A common Bayesian estimate is the posterior mean: E[θ|M] = α c/(α-1) = 351*0.7/350 = 0.702. The 95% equi-tailed credible set is (c, θ_upper) where the lower bound is c (since Pareto is decreasing) and upper bound such that P(θ ≤ θ_upper)=0.95. Solve 1 - (c/θ_upper)^α = 0.95 → (c/θ_upper)^α = 0.05 → θ_upper = c / (0.05)^{1/α} = 0.7 / (0.05)^{1/351}. Since 0.05^{1/351} ≈ exp(ln(0.05)/351) ≈ exp(-2.9957/351) ≈ exp(-0.00853) ≈ 0.9915, so θ_upper ≈ 0.7/0.9915 ≈ 0.706. Thus the 95% credible set is (0.7, 0.706). The true value 0.7 is at the boundary; technically it is included because θ>c, so 0.7 is not in the open interval, but often we consider [c, θ_upper]. In practice, 0.7 is the minimum possible, so the credible set includes it.

Sensitivity to Prior

If we replace Jeffreys prior with a Pareto prior Pa(c0, α0) where c0 < M and α0 small, the posterior becomes Pa(max(c0, M), α0+n).
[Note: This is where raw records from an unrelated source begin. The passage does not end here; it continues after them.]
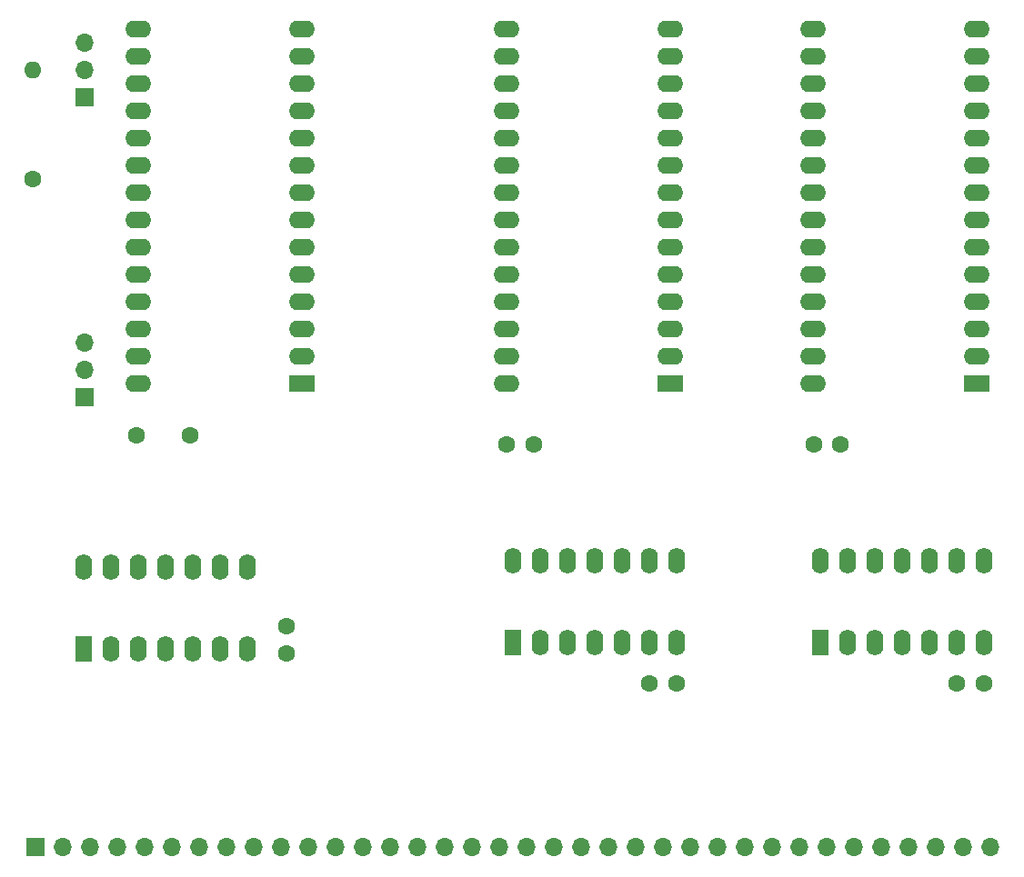
<source format=gbr>
%TF.GenerationSoftware,KiCad,Pcbnew,6.0.11+dfsg-1*%
%TF.CreationDate,2025-12-28T18:44:21+01:00*%
%TF.ProjectId,memoria1,6d656d6f-7269-4613-912e-6b696361645f,rev?*%
%TF.SameCoordinates,Original*%
%TF.FileFunction,Soldermask,Bot*%
%TF.FilePolarity,Negative*%
%FSLAX46Y46*%
G04 Gerber Fmt 4.6, Leading zero omitted, Abs format (unit mm)*
G04 Created by KiCad (PCBNEW 6.0.11+dfsg-1) date 2025-12-28 18:44:21*
%MOMM*%
%LPD*%
G01*
G04 APERTURE LIST*
%ADD10R,1.600000X2.400000*%
%ADD11O,1.600000X2.400000*%
%ADD12R,2.400000X1.600000*%
%ADD13O,2.400000X1.600000*%
%ADD14C,1.600000*%
%ADD15R,1.700000X1.700000*%
%ADD16O,1.700000X1.700000*%
%ADD17O,1.600000X1.600000*%
G04 APERTURE END LIST*
D10*
%TO.C,74HC32*%
X94610000Y-112385000D03*
D11*
X97150000Y-112385000D03*
X99690000Y-112385000D03*
X102230000Y-112385000D03*
X104770000Y-112385000D03*
X107310000Y-112385000D03*
X109850000Y-112385000D03*
X109850000Y-104765000D03*
X107310000Y-104765000D03*
X104770000Y-104765000D03*
X102230000Y-104765000D03*
X99690000Y-104765000D03*
X97150000Y-104765000D03*
X94610000Y-104765000D03*
%TD*%
D12*
%TO.C,KM62256*%
X177780000Y-87620000D03*
D13*
X177780000Y-85080000D03*
X177780000Y-82540000D03*
X177780000Y-80000000D03*
X177780000Y-77460000D03*
X177780000Y-74920000D03*
X177780000Y-72380000D03*
X177780000Y-69840000D03*
X177780000Y-67300000D03*
X177780000Y-64760000D03*
X177780000Y-62220000D03*
X177780000Y-59680000D03*
X177780000Y-57140000D03*
X177780000Y-54600000D03*
X162540000Y-54600000D03*
X162540000Y-57140000D03*
X162540000Y-59680000D03*
X162540000Y-62220000D03*
X162540000Y-64760000D03*
X162540000Y-67300000D03*
X162540000Y-69840000D03*
X162540000Y-72380000D03*
X162540000Y-74920000D03*
X162540000Y-77460000D03*
X162540000Y-80000000D03*
X162540000Y-82540000D03*
X162540000Y-85080000D03*
X162540000Y-87620000D03*
%TD*%
D12*
%TO.C,AT28C64*%
X114915000Y-87620000D03*
D13*
X114915000Y-85080000D03*
X114915000Y-82540000D03*
X114915000Y-80000000D03*
X114915000Y-77460000D03*
X114915000Y-74920000D03*
X114915000Y-72380000D03*
X114915000Y-69840000D03*
X114915000Y-67300000D03*
X114915000Y-64760000D03*
X114915000Y-62220000D03*
X114915000Y-59680000D03*
X114915000Y-57140000D03*
X114915000Y-54600000D03*
X99675000Y-54600000D03*
X99675000Y-57140000D03*
X99675000Y-59680000D03*
X99675000Y-62220000D03*
X99675000Y-64760000D03*
X99675000Y-67300000D03*
X99675000Y-69840000D03*
X99675000Y-72380000D03*
X99675000Y-74920000D03*
X99675000Y-77460000D03*
X99675000Y-80000000D03*
X99675000Y-82540000D03*
X99675000Y-85080000D03*
X99675000Y-87620000D03*
%TD*%
D14*
%TO.C,REF\u002A\u002A*%
X162580000Y-93345000D03*
X165080000Y-93345000D03*
%TD*%
D15*
%TO.C,REF\u002A\u002A*%
X90170000Y-130810000D03*
D16*
X92710000Y-130810000D03*
X95250000Y-130810000D03*
X97790000Y-130810000D03*
X100330000Y-130810000D03*
X102870000Y-130810000D03*
X105410000Y-130810000D03*
X107950000Y-130810000D03*
X110490000Y-130810000D03*
X113030000Y-130810000D03*
X115570000Y-130810000D03*
X118110000Y-130810000D03*
X120650000Y-130810000D03*
X123190000Y-130810000D03*
X125730000Y-130810000D03*
X128270000Y-130810000D03*
X130810000Y-130810000D03*
X133350000Y-130810000D03*
X135890000Y-130810000D03*
X138430000Y-130810000D03*
X140970000Y-130810000D03*
X143510000Y-130810000D03*
X146050000Y-130810000D03*
X148590000Y-130810000D03*
X151130000Y-130810000D03*
X153670000Y-130810000D03*
X156210000Y-130810000D03*
X158750000Y-130810000D03*
X161290000Y-130810000D03*
X163830000Y-130810000D03*
X166370000Y-130810000D03*
X168910000Y-130810000D03*
X171450000Y-130810000D03*
X173990000Y-130810000D03*
X176530000Y-130810000D03*
X179070000Y-130810000D03*
%TD*%
D14*
%TO.C,REF\u002A\u002A*%
X99568000Y-92456000D03*
X104568000Y-92456000D03*
%TD*%
D15*
%TO.C,REF\u002A\u002A*%
X94717000Y-88885000D03*
D16*
X94717000Y-86345000D03*
X94717000Y-83805000D03*
%TD*%
D12*
%TO.C,KM62256*%
X149205000Y-87620000D03*
D13*
X149205000Y-85080000D03*
X149205000Y-82540000D03*
X149205000Y-80000000D03*
X149205000Y-77460000D03*
X149205000Y-74920000D03*
X149205000Y-72380000D03*
X149205000Y-69840000D03*
X149205000Y-67300000D03*
X149205000Y-64760000D03*
X149205000Y-62220000D03*
X149205000Y-59680000D03*
X149205000Y-57140000D03*
X149205000Y-54600000D03*
X133965000Y-54600000D03*
X133965000Y-57140000D03*
X133965000Y-59680000D03*
X133965000Y-62220000D03*
X133965000Y-64760000D03*
X133965000Y-67300000D03*
X133965000Y-69840000D03*
X133965000Y-72380000D03*
X133965000Y-74920000D03*
X133965000Y-77460000D03*
X133965000Y-80000000D03*
X133965000Y-82540000D03*
X133965000Y-85080000D03*
X133965000Y-87620000D03*
%TD*%
D10*
%TO.C,74HC32*%
X163190000Y-111750000D03*
D11*
X165730000Y-111750000D03*
X168270000Y-111750000D03*
X170810000Y-111750000D03*
X173350000Y-111750000D03*
X175890000Y-111750000D03*
X178430000Y-111750000D03*
X178430000Y-104130000D03*
X175890000Y-104130000D03*
X173350000Y-104130000D03*
X170810000Y-104130000D03*
X168270000Y-104130000D03*
X165730000Y-104130000D03*
X163190000Y-104130000D03*
%TD*%
D14*
%TO.C,REF\u002A\u002A*%
X113538000Y-112776000D03*
X113538000Y-110276000D03*
%TD*%
%TO.C,REF\u002A\u002A*%
X134005000Y-93345000D03*
X136505000Y-93345000D03*
%TD*%
%TO.C,REF\u002A\u002A*%
X175915000Y-115570000D03*
X178415000Y-115570000D03*
%TD*%
D10*
%TO.C,74HC00*%
X134615000Y-111750000D03*
D11*
X137155000Y-111750000D03*
X139695000Y-111750000D03*
X142235000Y-111750000D03*
X144775000Y-111750000D03*
X147315000Y-111750000D03*
X149855000Y-111750000D03*
X149855000Y-104130000D03*
X147315000Y-104130000D03*
X144775000Y-104130000D03*
X142235000Y-104130000D03*
X139695000Y-104130000D03*
X137155000Y-104130000D03*
X134615000Y-104130000D03*
%TD*%
D15*
%TO.C,REF\u002A\u002A*%
X94717000Y-60945000D03*
D16*
X94717000Y-58405000D03*
X94717000Y-55865000D03*
%TD*%
D14*
%TO.C,10k*%
X89916000Y-68580000D03*
D17*
X89916000Y-58420000D03*
%TD*%
D14*
%TO.C,REF\u002A\u002A*%
X147320000Y-115570000D03*
X149820000Y-115570000D03*
%TD*%
M02*

</source>
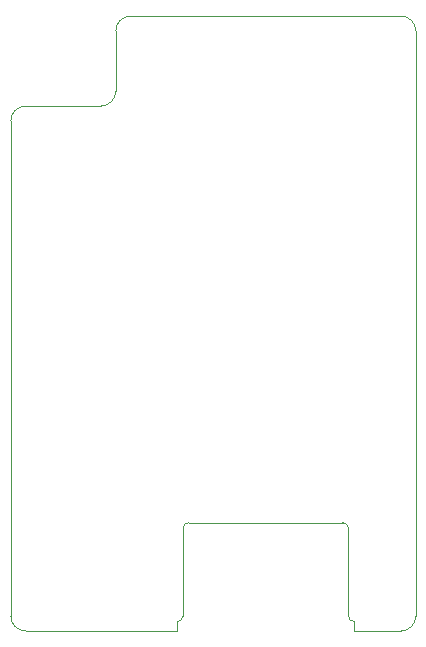
<source format=gbr>
%TF.GenerationSoftware,KiCad,Pcbnew,7.0.2*%
%TF.CreationDate,2023-04-28T15:55:32+02:00*%
%TF.ProjectId,picow_adapter,7069636f-775f-4616-9461-707465722e6b,rev?*%
%TF.SameCoordinates,Original*%
%TF.FileFunction,Profile,NP*%
%FSLAX46Y46*%
G04 Gerber Fmt 4.6, Leading zero omitted, Abs format (unit mm)*
G04 Created by KiCad (PCBNEW 7.0.2) date 2023-04-28 15:55:32*
%MOMM*%
%LPD*%
G01*
G04 APERTURE LIST*
%TA.AperFunction,Profile*%
%ADD10C,0.100000*%
%TD*%
G04 APERTURE END LIST*
D10*
X57150000Y-40640000D02*
G75*
G03*
X55880000Y-41910000I0J-1270000D01*
G01*
X46990000Y-91440000D02*
X46990000Y-87630000D01*
X55880000Y-92710000D02*
X61080000Y-92710000D01*
X76080000Y-91925000D02*
X76080000Y-92710000D01*
X55880000Y-41910000D02*
X55880000Y-46990000D01*
X46990000Y-91440000D02*
G75*
G03*
X48260000Y-92710000I1270000J0D01*
G01*
X54610000Y-48260000D02*
X48260000Y-48260000D01*
X46990000Y-59690000D02*
X46990000Y-87630000D01*
X81280000Y-41910000D02*
G75*
G03*
X80010000Y-40640000I-1270000J0D01*
G01*
X81280000Y-91440000D02*
X81280000Y-41910000D01*
X46990000Y-49530000D02*
X46990000Y-59690000D01*
X76080000Y-92710000D02*
X80010000Y-92710000D01*
X80010000Y-40640000D02*
X57150000Y-40640000D01*
X61080000Y-91925000D02*
X61080000Y-92710000D01*
X54610000Y-48260000D02*
G75*
G03*
X55880000Y-46990000I0J1270000D01*
G01*
X80010000Y-92710000D02*
G75*
G03*
X81280000Y-91440000I0J1270000D01*
G01*
X48260000Y-92710000D02*
X55880000Y-92710000D01*
X48260000Y-48260000D02*
G75*
G03*
X46990000Y-49530000I0J-1270000D01*
G01*
%TO.C,A1*%
X61580000Y-91425000D02*
X61580000Y-84025000D01*
X62080000Y-83525000D02*
X75080000Y-83525000D01*
X75580000Y-84025000D02*
X75580000Y-91425000D01*
X62080000Y-83525000D02*
G75*
G03*
X61580000Y-84025000I0J-500000D01*
G01*
X61080000Y-91925000D02*
G75*
G03*
X61580000Y-91425000I0J500000D01*
G01*
X75580000Y-84025000D02*
G75*
G03*
X75080000Y-83525000I-500000J0D01*
G01*
X75580000Y-91425000D02*
G75*
G03*
X76080000Y-91925000I500000J0D01*
G01*
%TD*%
M02*

</source>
For example, with c0=0.1, α0=0.1, posterior is Pa(0.7, 351.1). The mean becomes 351.1*0.7/350.1 ≈ 0.702, similar. As α0 increases, the prior becomes more informative, pulling the posterior mean toward c0. If c0 is far from M, the posterior may shift. This experiment highlights the robustness of Bayesian inference with large sample sizes.

Visualizing the Posterior

A plot of the posterior PDF for the Pareto case shows a steep decline from θ=0.7. The credible interval marks the region from 0.7 to 0.706, and the posterior mean at 0.702. Such plots are essential for communicating uncertainty.

Conclusion

This tutorial covered three key Bayesian topics: mixture priors, system reliability, and Pareto posteriors. These concepts are directly applicable to modern AI systems (e.g., reliability of neural network ensembles) and financial modeling (e.g., mixture models for asset returns). By mastering these techniques, you'll be well-equipped for advanced Bayesian coursework and real-world data analysis.